A 79-year-old male with myasthenia gravis on chronic prednisone therapy presented with progressive left leg pain and swelling and nonproductive cough for one month. Physical examination was significant for multiple, irregular, tender areas of induration in his bilateral lower extremities without overlying erythema. Laboratory data were significant for a white cell count of 12,400/cmm.

MRI showed multifocal abscesses in his bilateral lower extremities within the muscle beds, which were more significant on the left (Fig. 1). He underwent ultrasound-guided drainage of the large abscesses. Cultures grew Nocardia pseudobrasiliensis sensitive to moxifloxacin. CT chest showed bilateral pleural effusions and ground-glass opacities in the right upper lobe, suggesting pulmonary nocardiosis with dissemination secondary to immunosuppression from chronic steroid use.
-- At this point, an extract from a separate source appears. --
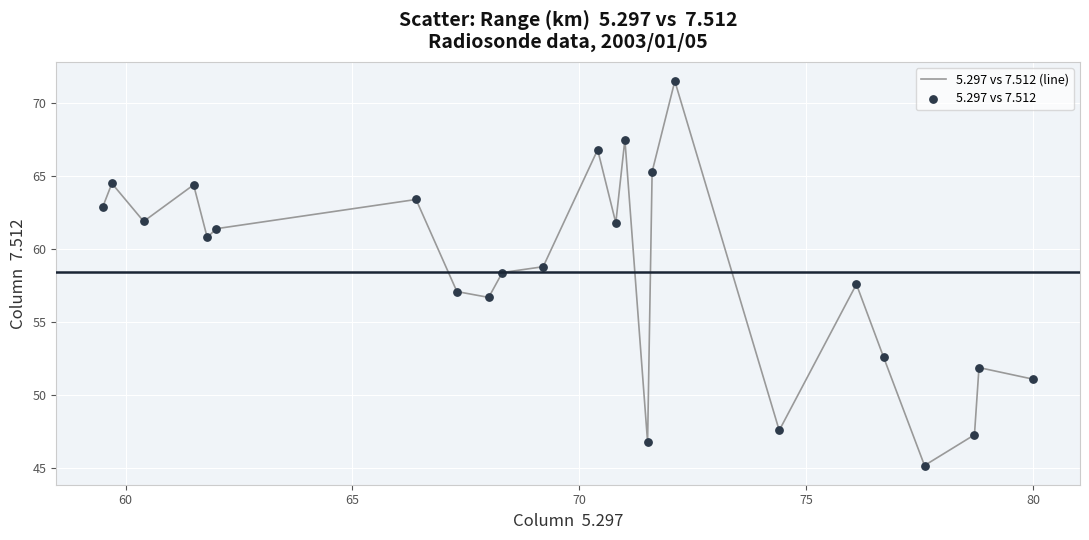

What is the greatest value displayed?

71.5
The patient was started on moxifloxacin with a plan to treat for 12 months.

Figure 1.
figure 1

MRI of the left leg demonstrating multifocal abscesses in multiple muscular beds.
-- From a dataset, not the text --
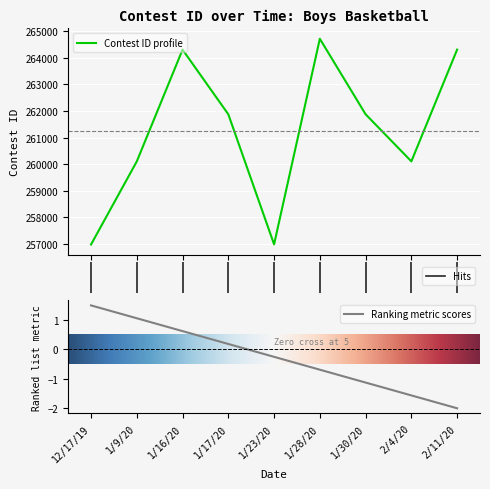

Reading right to left, extract all data points from this chart.

264311	260108	261879	264719	256987	261878	264310	260106	256980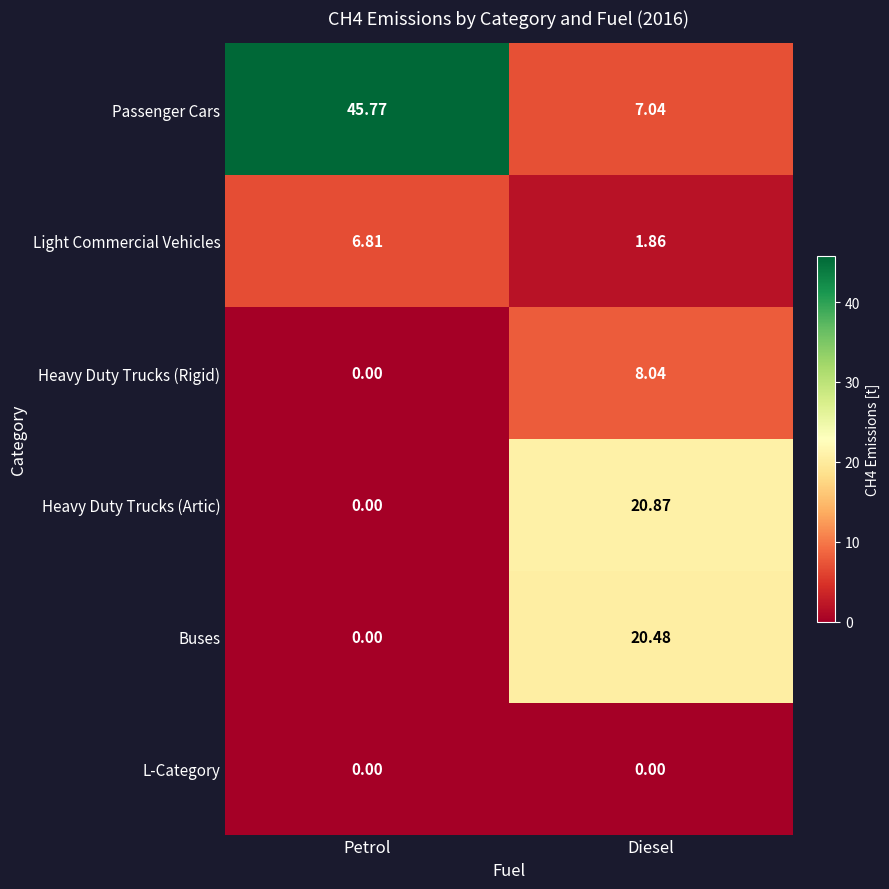

Which series has the largest total across all categories?

Passenger Cars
The majority of patients with nocardial infection are immunocompromised; the most common causes are glucocorticoid therapy, malignancy, organ transplantation, and HIV infection. Disseminated nocardial infection typically presents with deep abscess especially in the lower extremities or CNS.1 Treatment requires a long course of therapy: 6 months for pulmonary or systemic nocardiosis and at least 12 months for immunocompromised patients.2

Suspect norcardiosis in patients with CNS, soft tissue, or cutaneous lesions and a concurrent pulmonary process.